- Promotional image
- Genre: Drama
- Written by: Casey Kurtti; Peter Nelson;
- Directed by: David Anspaugh
- Starring: Marlo Thomas; Ellen Muth; Peter Friedman; Karen Robinson; Joe Penny;
- Music by: David Shire
- Country of origin: United States
- Original language: English

Production
- Executive producers: Carol Abrams; Adrienne Levin; Marlo Thomas;
- Producer: Lynn Raynor
- Production location: Toronto
- Cinematography: Johnny E. Jensen
- Editor: Christopher Cibelli
- Running time: 100 minutes
- Production companies: Columbia TriStar Television; Let's Pretend Productions; Open Road Productions;

Original release
- Network: CBS
- Release: April 21, 2002

= Two Against Time =

Two Against Time is a 2002 American drama television film starring Marlo Thomas and Ellen Muth. It was directed by David Anspaugh and written by Casey Kurtti and Peter Nelson. The film originally aired on CBS on April 21, 2002.

==Plot==
A mother and her daughter are diagnosed with cancer and the struggle against the illness will set them close and help to overcome old antagonisms.

==Cast==
- Marlo Thomas as Julie Portman
- Ellen Muth as Emma Portman
- Peter Friedman as Robert Portman
- Karen Robinson as Connie Matthews
- Joe Penny as George Tomich
- Troy Hall as Michael Portman

==Production==
Filming took place in Toronto.

==Reception==
Andy Webb from The Movie Scene gave the film three out of five stars, stating: "What this all boils down to is that I am still conflicted by "Two Against Time" because of the mix of heart-breaking and heart-warming which ends up causing the gritty drama to be softened. But it is a powerful story, powerfully acted and a movie which whilst may leave you as conflicted as I am, is well worth a watch." David Parkinson from Radio Times gave the movie only one out of five stars and wrote: "It's a cheap jibe to dismiss TV movies as "disease of the week" fodder. Unfortunately, this drama from director David Anspaugh ticks all the boxes. It's based on a true story and not only has two people battling against cancer, but, to make matters all the more lachrymose, they're a single mother and her rebellious teenage daughter." Steven Oxman from Variety said about Two Against Time: "TV movies are dead, you know.
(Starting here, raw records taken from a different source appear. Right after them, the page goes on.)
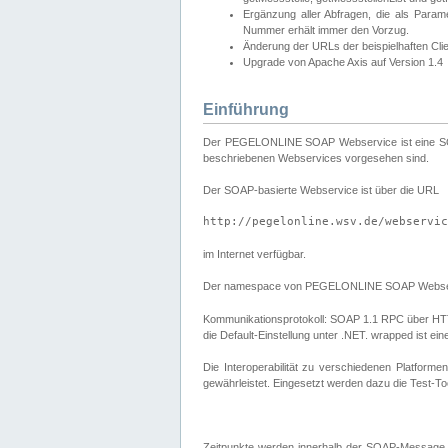
Ergänzung aller Abfragen, die als Para
Nummer erhält immer den Vorzug.
Änderung der URLs der beispielhaften Cli
Upgrade von Apache Axis auf Version 1.4
Einführung
Der PEGELONLINE SOAP Webservice ist eine SOAP-b
beschriebenen Webservices vorgesehen sind.
Der SOAP-basierte Webservice ist über die URL
http://pegelonline.wsv.de/webservic
im Internet verfügbar.
Der namespace von PEGELONLINE SOAP Webser
Kommunikationsprotokoll: SOAP 1.1 RPC über HTTP PO
die Default-Einstellung unter .NET. wrapped ist 
Die Interoperabilität zu verschiedenen Platform
gewährleistet. Eingesetzt werden dazu die Test-To
Zeitpunkte werden innerhalb der SOAP-Message 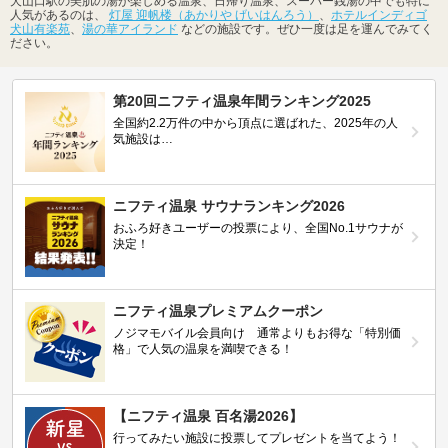
犬山口駅の美肌の湯が楽しめる温泉、日帰り温泉、スーパー銭湯の中でも特に
人気があるのは、
灯屋 迎帆楼（あかりや げいはんろう）
、
ホテルインディゴ
犬山有楽苑
、
湯の華アイランド
などの施設です。ぜひ一度は足を運んでみてく
ださい。
第20回ニフティ温泉年間ランキング2025
全国約2.2万件の中から頂点に選ばれた、2025年の人
気施設は…
ニフティ温泉 サウナランキング2026
おふろ好きユーザーの投票により、全国No.1サウナが
決定！
ニフティ温泉プレミアムクーポン
ノジマモバイル会員向け 通常よりもお得な「特別価
格」で人気の温泉を満喫できる！
【ニフティ温泉 百名湯2026】
行ってみたい施設に投票してプレゼントを当てよう！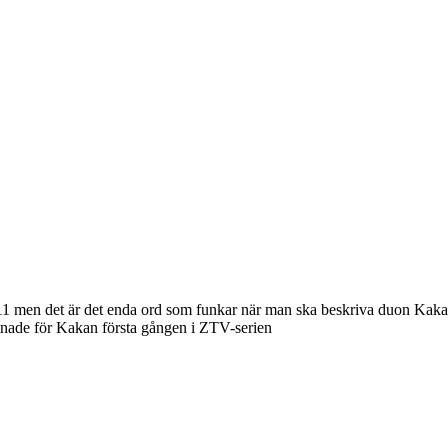
men det är det enda ord som funkar när man ska beskriva duon Kakan H
astnade för Kakan första gången i ZTV-serien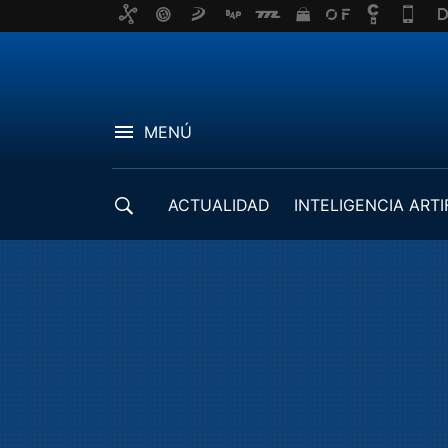
MENÚ
ACTUALIDAD
INTELIGENCIA ARTI
DESARROLLADORES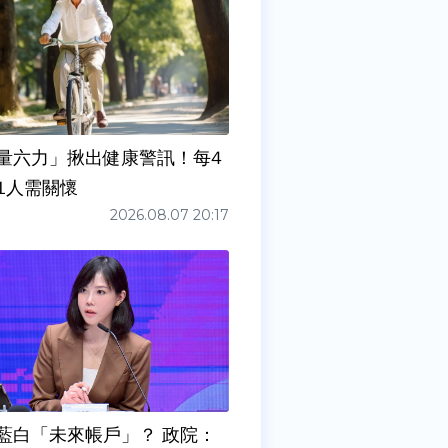
量六力」揪出健康警訊！每4
1人需關懷
2026.08.07 20:17
藍白「未來帳戶」？ 政院：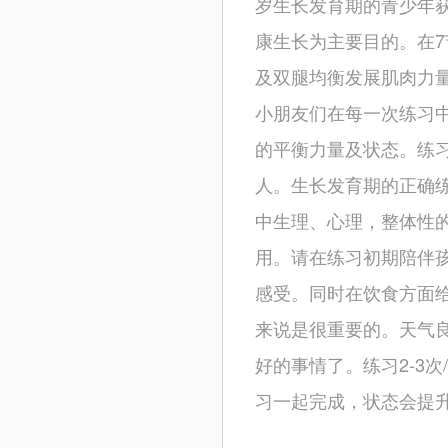
岁生长发育期的青少年
康生长为主要目的。在
及双腿均衡发展肌肉力
小朋友们在每一次练习
的平衡力量及状态。练
人。生长发育期的正确
中生理、心理，整体性
用。请在练习初期陪伴
感受。同时在饮食方面
来说是很重要的。天气
好的事情了。练习2-3次
习一起完成，状态会提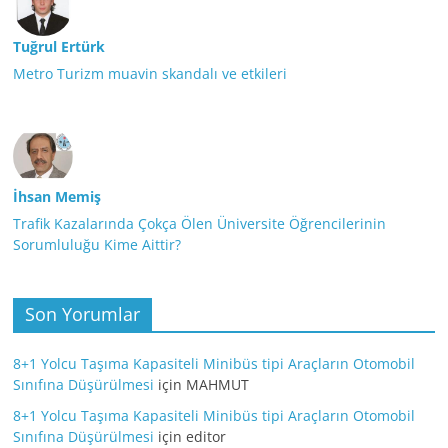
Tuğrul Ertürk
Metro Turizm muavin skandalı ve etkileri
İhsan Memiş
Trafik Kazalarında Çokça Ölen Üniversite Öğrencilerinin
Sorumluluğu Kime Aittir?
Son Yorumlar
8+1 Yolcu Taşıma Kapasiteli Minibüs tipi Araçların Otomobil
Sınıfına Düşürülmesi
için
MAHMUT
8+1 Yolcu Taşıma Kapasiteli Minibüs tipi Araçların Otomobil
Sınıfına Düşürülmesi
için
editor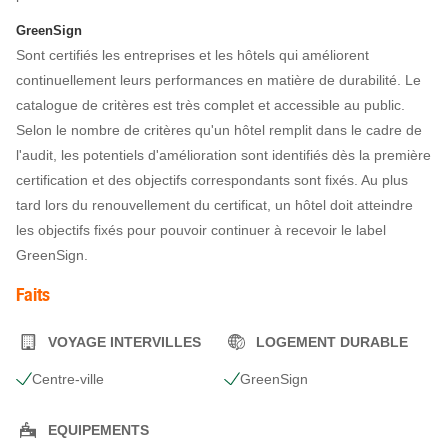
GreenSign
Sont certifiés les entreprises et les hôtels qui améliorent
continuellement leurs performances en matière de durabilité. Le
catalogue de critères est très complet et accessible au public.
Selon le nombre de critères qu'un hôtel remplit dans le cadre de
l'audit, les potentiels d'amélioration sont identifiés dès la première
certification et des objectifs correspondants sont fixés. Au plus
tard lors du renouvellement du certificat, un hôtel doit atteindre
les objectifs fixés pour pouvoir continuer à recevoir le label
GreenSign.
Faits
VOYAGE INTERVILLES
LOGEMENT DURABLE
Centre-ville
GreenSign
EQUIPEMENTS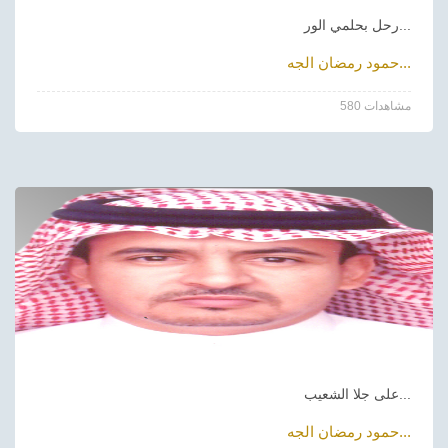
رحل بحلمي الور...
حمود رمضان الجه...
580 مشاهدات
على جلا الشعيب...
حمود رمضان الجه...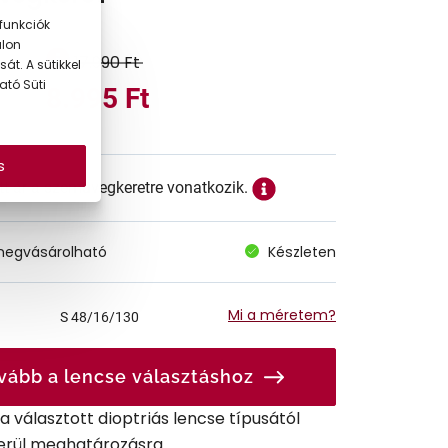
funkciók
alon
17.990 Ft
át. A sütikkel
ató Süti
8.995 Ft
s
ett ár a szemüvegkeretre vonatkozik.
megvásárolható
Készleten
Mi a méretem?
S
48/16/130
vább a lencse választáshoz
r a választott dioptriás lencse típusától
erül meghatározásra.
They don't make them anymore. At least not the traditional ones. Admirably capable of exhausting a year's supply of tissues in a single sitting, "Two Against Time" will be a miracle cure for fans of this shamelessly sappy genre in its death throes." Tom Shales from The Washington Post criticized almost every aspect of the film, stating: "There have been many TV movies about the emotional and physical ravages of serious illness, most of them more sensitive than this one. Those who made "Two Against Time" imagine we've never seen any of those films and that hair loss from chemotherapy is going to come as a shock. There are worlds and worlds of difference between a lackluster movie like this and HBO's "Wit," in which Emma Thompson so memorably and unflinchingly played a terminal cancer patient."